Esa larguísima, y tan dura, carrera por la dignidad de los seres humanos, humillados por el mero color de su piel, merecería otro tratamiento más cinematográfico. Lástima.
Forest Whitaker hace un esforzado trabajo que es posible consiga su recompensa en los próximos Oscar; Oprah Winfrey, en una de sus escasas incursiones en el cine, consigue el prodigio de aparentar cincuenta años cuando hace de veinteañera, y de parecer que tiene treinta cuando hace de sesentona… Misterios del maquillaje y los afeites, en este caso claramente equivocados…

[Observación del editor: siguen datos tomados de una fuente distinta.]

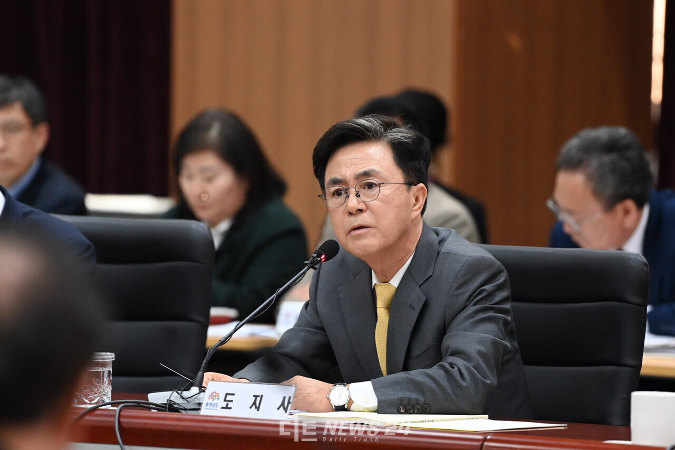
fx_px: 6936
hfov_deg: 5.6
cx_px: 338
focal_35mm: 370
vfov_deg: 3.7
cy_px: 225
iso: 6400
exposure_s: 1/200
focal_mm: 370
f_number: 5.6
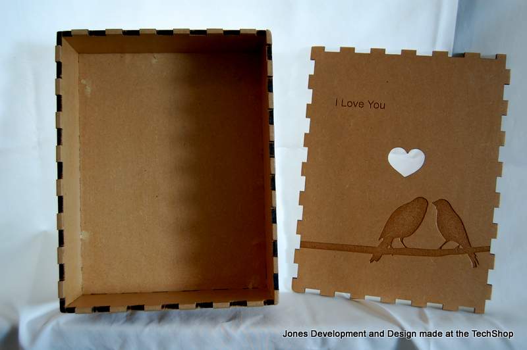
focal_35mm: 36
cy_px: 175
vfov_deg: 36.8
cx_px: 264
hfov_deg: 53.2
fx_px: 527
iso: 400
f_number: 4
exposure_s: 1/40
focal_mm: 24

Por lo demás, toda una pléyade de actores jolivudenses interpretando a primeras figuras de la política yanqui del último medio siglo, desde Robin Williams como Ike Eisenhower hasta James Marsden como JFK o un inapropiado Liev Schreiber como Lyndon Bird Johnson. John Cusack, con una prótesis nasal, transmite razonablemente bien el carácter zascandil del presidente más filibustero que haya tenido los USA (Nixon, of course), y Reagan, también con una naripa postiza, tiene la misma cara que el profesor Snape de la saga Harry Potter (o sea, que lo hace Alan Rickman). La guinda la pone la mismísima Jane Fonda, en una de las escasas incursiones que hace en los últimos tiempos en la pantalla grande: no deja de ser curioso que ella, siempre ideológicamente tan izquierdista, haya sido la encargada de poner cara nada menos que a Nancy Reagan, la consorte (algunos dicen que la presidenta “de facto”) de Ronald Reagan, el impulsor del movimiento “neocon”, el padre de la Nueva Derecha.